Parfait trait d’union entre le roman Dracula et le film original de 1922, le remake de NOSFERATU de Robert Eggers s’empare à nouveau de la thématique du désir, mais recentre son propos autour de sa protagoniste féminine. Servi par une mise en scène millimétrée et un cadre gothique sublimé, rarement le comte Orlock n’aura été plus équivoque.
« Tellement de sang »
Alors tout juste sorti du succès critique de The Witch en 2015, Robert Eggers se voit déjà confier le projet de remake du Nosferatu de Murnau. Une lourde charge pour un jeune réalisateur, qui non seulement doit assurer la réinterprétation d’un chef-d’œuvre du genre, mais aussi passer derrière la version de Werner Herzog, sortie en 1979. Le destin en voudra autrement, puisque le projet se perd longtemps en développement, le temps pour Eggers de tourner deux autres films, à savoir The Lighthouse et The Northman. Malgré le poids posé sur ses épaules, le cinéaste s’est néanmoins battu pour voir sa vision de NOSFERATU émerger.
En 2019, il confiait avoir “passé tellement d’années, tellement de temps, et laissé tellement de son sang couler dessus” qu’il serait dommage que ce remake n’aboutisse pas. Une phrase bien sentie pour un réalisateur adepte du fantastique, voué à proposer une nouvelle itération de l’adaptation la plus sacrée du Dracula de Stoker. Enfin sorti sur nos écrans, sacrifié un 25 décembre, le NOSFERATU de Eggers témoigne d’un immense respect pour ces deux œuvres fondatrices, que constituent le roman de 1897 et le film de 1922. Toutefois, le cinéaste parvient à y apposer sa patte toute personnelle, avec le même talent qu’à l’accoutumée.
L’accord parfait entre Nosferatu et Dracula
En 1922, l’œuvre de Murnau ne put que s’inspirer du livre de Stocker, dans la mesure où la production n’en détenait pas les droits. Malgré les libertés prises dans le scénario, Florence Stoker, veuve de l’écrivain, poursuivit la Prana Film pour plagiat et en fit une affaire personnelle, jusqu’à exiger la destruction de certaines copies. Une question caduque à la sortie du Nosferatu, fantôme de la nuit de Herzog en 1979. Encore plus de nos jours, où Dracula se voit tomber dans le domaine public, tout comme Nosferatu. La mouture 2024 a donc tout le loisir d’injecter au vampire de Murnau des éléments de Dracula qui lui manquait encore.

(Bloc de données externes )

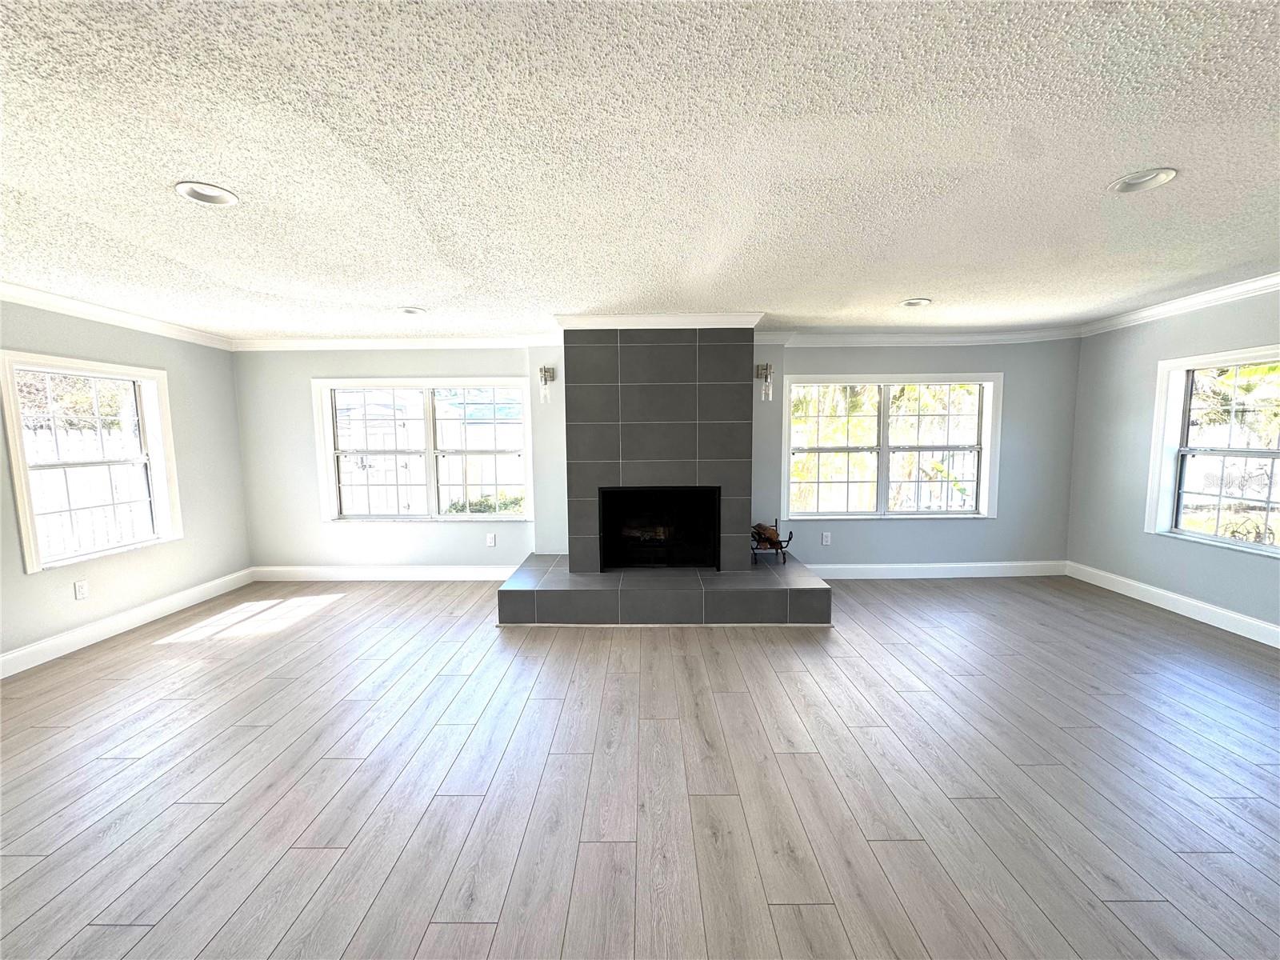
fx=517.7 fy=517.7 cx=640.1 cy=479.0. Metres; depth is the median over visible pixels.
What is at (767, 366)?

En ressort un parfait accord entre le film original et le roman de Stoker. Le comte Orlock porte notamment la moustache comme son aïeul littéraire, mais n’en demeure pas moins le vampire dépeint en son temps par Murnau. Le remake d’Eggers mise d’ailleurs sur une palette de gris équivoque pour nous ramener sans cesse au noir et blanc de son aîné. Dans ses péripéties, le film replace toutefois le personnage d’Ellen, épouse de Thomas et cible du comte, davantage au centre du récit. Parfaite en gracile figure de conte gothique, Lily-Rose Depp incarne une Ellen bien plus entreprenante et impliquée dans la résolution du récit, à la manière d’une Katrina Van Tassel – Christina Ricci dans Sleepy Hollow de Tim Burton.
Une victime passive ?
Ce nouveau NOSFERATU revêt ainsi une dimension bien plus féminine dans la métaphore du désir héritée de Bram Stocker. Là où le Dracula de Coppola, dans une démarche certes fidèle au roman mais plus vulgarisatrice, entreprenait de nous parler d’amour, le NOSFERATU de Eggers se concentre sur la dimension sexuelle du récit. Comme dans le film de Murnau, l’ombre du vampire plane sur Ellen. À l’instar de toutes les tentations, auxquelles une jeune femme mariée du XIXe siècle se doit de résister. Nonobstant, la version d’Eggers égratigne la posture presque virginale du personnage pour laisser s’exprimer une part animale, dont la sensualité était davantage laissée aux succubes chez Coppola.
La mise en scène millimétrée, dans son cadre gothique froid parfaitement composé plan par plan, fait surgir ces éléments à l’image, dans une sexualité soudaine et crue, où le rouge du sang vient trancher avec le décorum grisâtre. De même que le comte Orlock demeure une silhouette tapie dans la pénombre, jusqu’au final où il apparaît dans toute sa carrure monstrueuse. Et ce, à l’instant où Ellen accepte de s’abandonner à son désir. En découle une réflexion plus amère sur la bienséance de façade imposée aux femmes, plutôt que sur le péché d’adultère. Un propos peu exploré, mais qui redonne à Ellen sa grandeur, là où la Mina de Dracula a plus souvent été traitée comme une victime passive.